*Data below*:
====

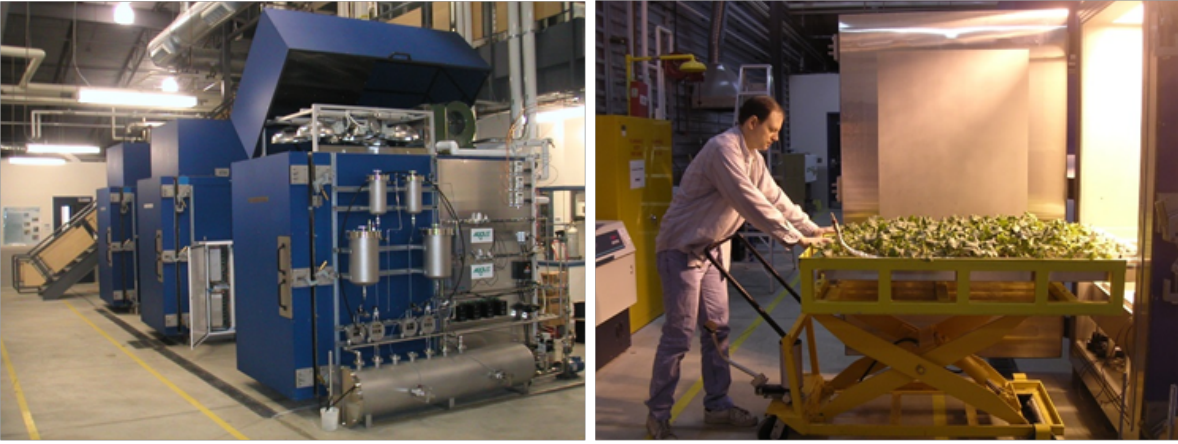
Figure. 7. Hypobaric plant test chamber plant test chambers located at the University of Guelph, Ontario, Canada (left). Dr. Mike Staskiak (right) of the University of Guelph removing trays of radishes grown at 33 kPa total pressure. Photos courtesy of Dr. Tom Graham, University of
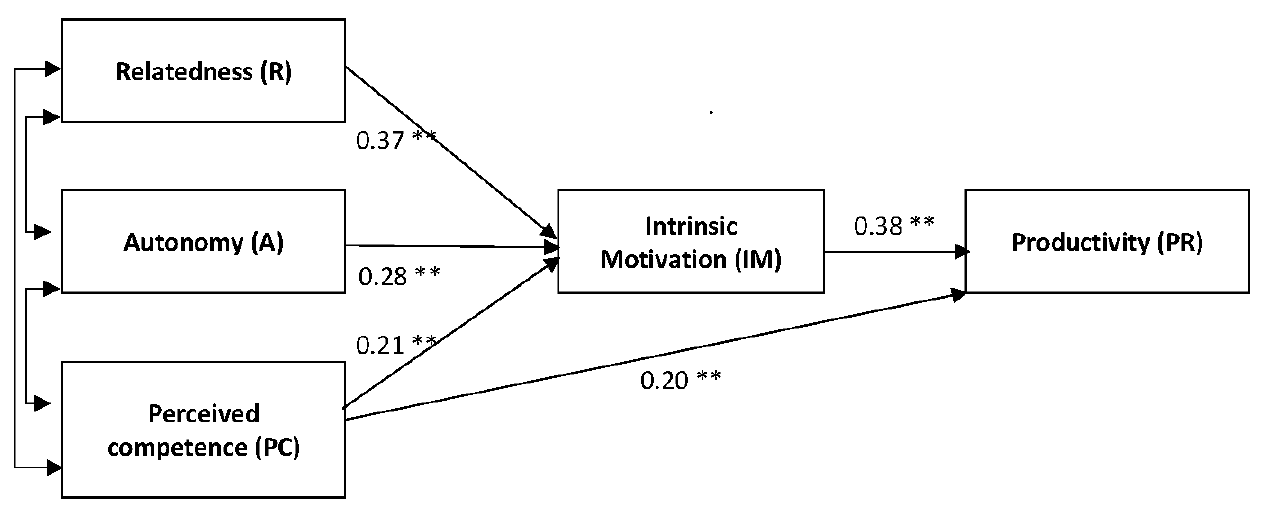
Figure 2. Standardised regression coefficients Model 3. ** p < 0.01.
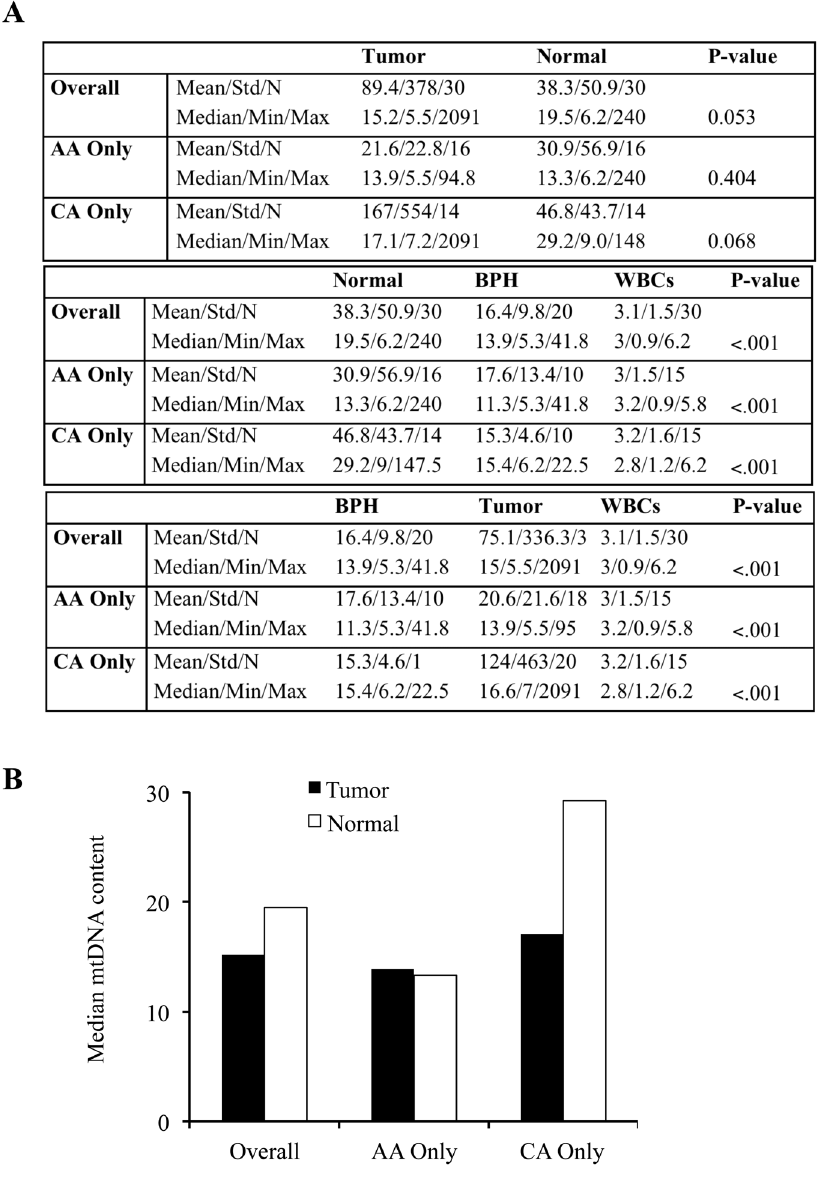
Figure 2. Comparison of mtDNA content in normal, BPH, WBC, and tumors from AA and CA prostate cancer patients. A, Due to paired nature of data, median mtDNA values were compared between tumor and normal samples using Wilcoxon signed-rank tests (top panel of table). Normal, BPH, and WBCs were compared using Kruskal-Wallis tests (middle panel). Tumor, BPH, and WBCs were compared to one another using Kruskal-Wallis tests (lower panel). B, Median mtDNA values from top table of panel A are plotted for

====

*What the exercise asks*: Return the material from above in full, exactly as written, with the pictures omitted.

*Expected answer*:
Figure. 7. Hypobaric plant test chamber plant test chambers located at the University of Guelph, Ontario, Canada (left). Dr. Mike Staskiak (right) of the University of Guelph removing trays of radishes grown at 33 kPa total pressure. Photos courtesy of Dr. Tom Graham, University of
Figure 2. Standardised regression coefficients Model 3. ** p < 0.01.
Figure 2. Comparison of mtDNA content in normal, BPH, WBC, and tumors from AA and CA prostate cancer patients. A, Due to paired nature of data, median mtDNA values were compared between tumor and normal samples using Wilcoxon signed-rank tests (top panel of table). Normal, BPH, and WBCs were compared using Kruskal-Wallis tests (middle panel). Tumor, BPH, and WBCs were compared to one another using Kruskal-Wallis tests (lower panel). B, Median mtDNA values from top table of panel A are plotted for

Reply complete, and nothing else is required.